Customer Service:This category includes the Gas Utility’s share of the call center, meter
reading, collections, and billing support functions. Billing support encompasses staff time
associated with bill investigations and quality control on certain aspects of the billing process. It
does not include maintenance of the billing system itself, which is included in Administration.
This category also includes CPAU’s key account representatives, who work with large
commercial customers who have more complex requirements for their gas services.

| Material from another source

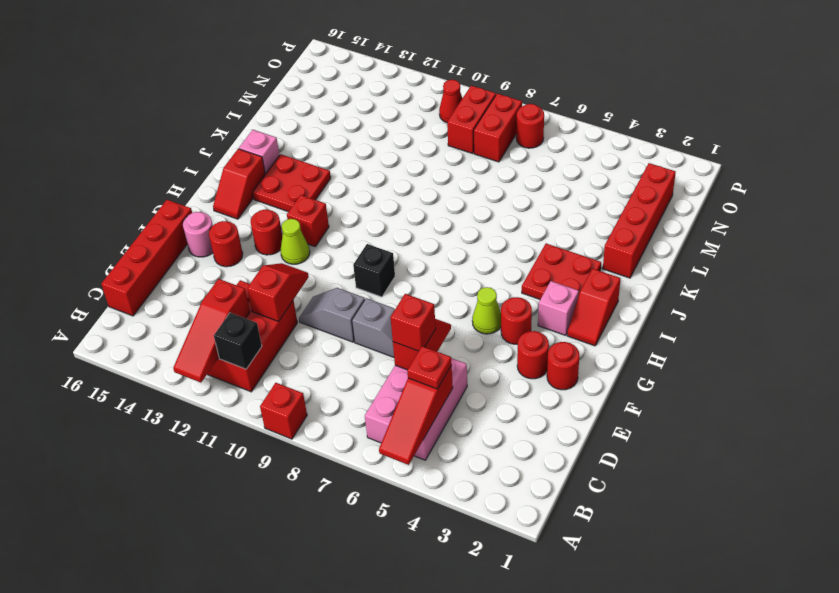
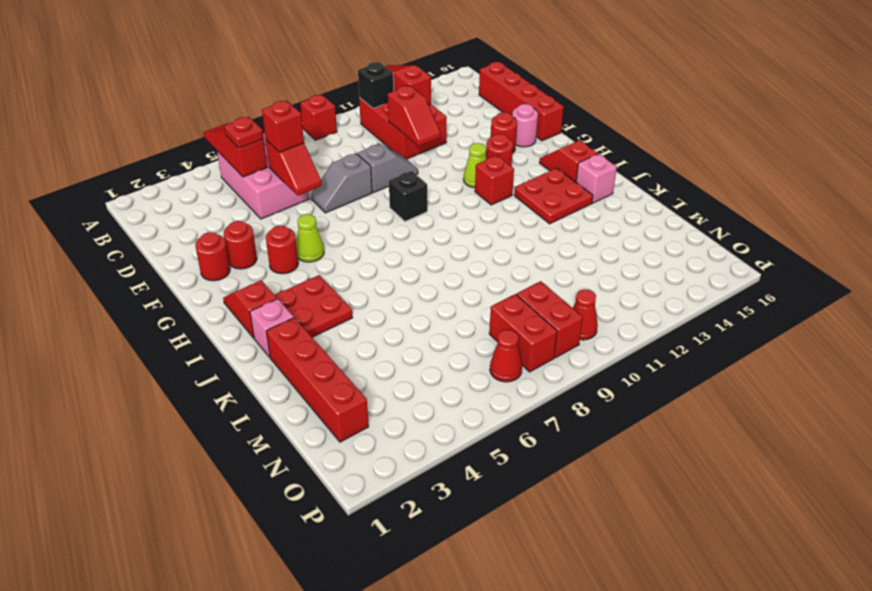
pink brick H3 level 1 -> pink brick J2 level 1
red round brick O7 level 1 -> red cone O7 level 1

Resource Management: This category includes gas procurement, contract management, rate
setting, and tracking of legislation and regulation related to the gas industry.
Operations and Maintenance:This category includes the costs of a variety of distribution
system maintenance activities, including:
surveying the gas system (50% of the system each year) and repairing any leaks found;
investigating reports of damaged mains or services and perform emergency repairs;
building and replacing gas services for new or redeveloped buildings; and
testing and replacing meters to ensure accurate sales metering.
This category also includes a variety of functions the utility shares with other City utilities,
including:
the Field Services team (which does field research of various customer service issues);
the Cathodic Protection team (which monitors and maintains the systems that prevent
corrosion in metal pipes and reservoirs);and
the General Services team (which manages and maintains equipment, paves and
restores streets after gas, water, or sewer main replacements, and provides welding
services, including certified gas line welding services)
Administration: Accounting, purchasing, legal, and other administrative functions provided by
the City’s General Fund staff, as well as shared communications services and Utilities
Department administrative overhead and billing system maintenance costs.
Demand Side Management: Includes the cost of administering gas efficiency programs and the
direct cost of rebates paid.
Engineering (Operating):The Gas Utility’s engineers focus primarily on the CIP, but a small
portion of their time is spent assisting with distribution system maintenance.